夜深了。龙凤烛烧到一半,蜡泪堆了厚厚一层。
窗外有猫叫。不是普通的猫叫,两短一长。
沈厌离先醒的。他摸黑坐起来,披了件外袍走到窗边。窗缝里塞进来一张纸条。
他拿到烛火边看了。
宋经云也坐了起来。“怎么了?”
沈厌离把纸条递给她。
上面只有一行字:丞相府后门,子时三刻,有人出城。方向,南。
宋经云看完,把纸条凑到烛火上烧了。
“丞相坐不住了。”
“他不该坐不住的。”
沈厌离走回床边,没躺下,靠在床柱上,“那半张布防图被截了,他应该还不知道。”
“除非有人给他通了风。”
两人对视了一眼。
“胡驿丞那边,漏了。”
沈厌离的手指在床柱上叩了两下,“放走的那个人,没照计划走。他折回去了。”
宋经云把被子掀开下了床。
“让柯一去查。胡驿丞那条线如果断了,渭州的布局。”
“断不了。”
沈厌离打断她,“胡驿丞手里有那半张布防图的抄件,东西在就够了。人跑了不要紧,丞相越急,动作越大,露出来的破绽越多。”
他重新躺回去,扯了被子盖上。
“睡吧。明天有得忙。”
宋经云没立刻躺下。她站在窗边,透过窗纸看外面的月色。
东宫的院子比猎场的帐篷大得多,也安静得多。当了太子妃的第一个晚上,她没什么特别的感觉。
不对,有一个。
安全感。
这个词在她脑子里冒了一下,又被她按回去了。
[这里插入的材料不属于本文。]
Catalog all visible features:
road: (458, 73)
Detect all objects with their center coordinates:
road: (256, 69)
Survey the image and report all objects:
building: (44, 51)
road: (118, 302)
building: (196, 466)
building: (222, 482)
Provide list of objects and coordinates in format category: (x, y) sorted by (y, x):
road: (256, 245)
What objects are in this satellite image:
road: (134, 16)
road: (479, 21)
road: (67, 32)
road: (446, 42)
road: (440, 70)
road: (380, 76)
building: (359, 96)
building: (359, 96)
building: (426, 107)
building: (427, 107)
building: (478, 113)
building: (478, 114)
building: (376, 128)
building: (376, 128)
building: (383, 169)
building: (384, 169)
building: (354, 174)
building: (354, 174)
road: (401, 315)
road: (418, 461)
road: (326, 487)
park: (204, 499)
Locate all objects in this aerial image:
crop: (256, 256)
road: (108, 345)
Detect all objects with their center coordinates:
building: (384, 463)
各取所需的买卖,不该掺这种东西。
她回到床上躺好。
身边的人呼吸匀了,睡着了。
天刚蒙蒙亮,柯一就在门外候着了。
内侍局的人果然来收帕子。领头的是个面白无须的中年太监,笑得满脸褶子,双手接过帕子,打开看了一眼,褶子更深了。
“恭喜殿下,恭喜太子妃。”
帕子包好,捧走了。
宋经云在他转身的那一刻,看见他左手的小指上戴着个银指环。
她记下了。
早膳摆在正厅。沈厌离坐在上首,宋经云坐在他右手边。第一天当太子妃,该有的排场不能少。宫女太监进进出出,行礼请安,井然有序。
皇后派来的老嬷嬷在一旁看着,频频点头。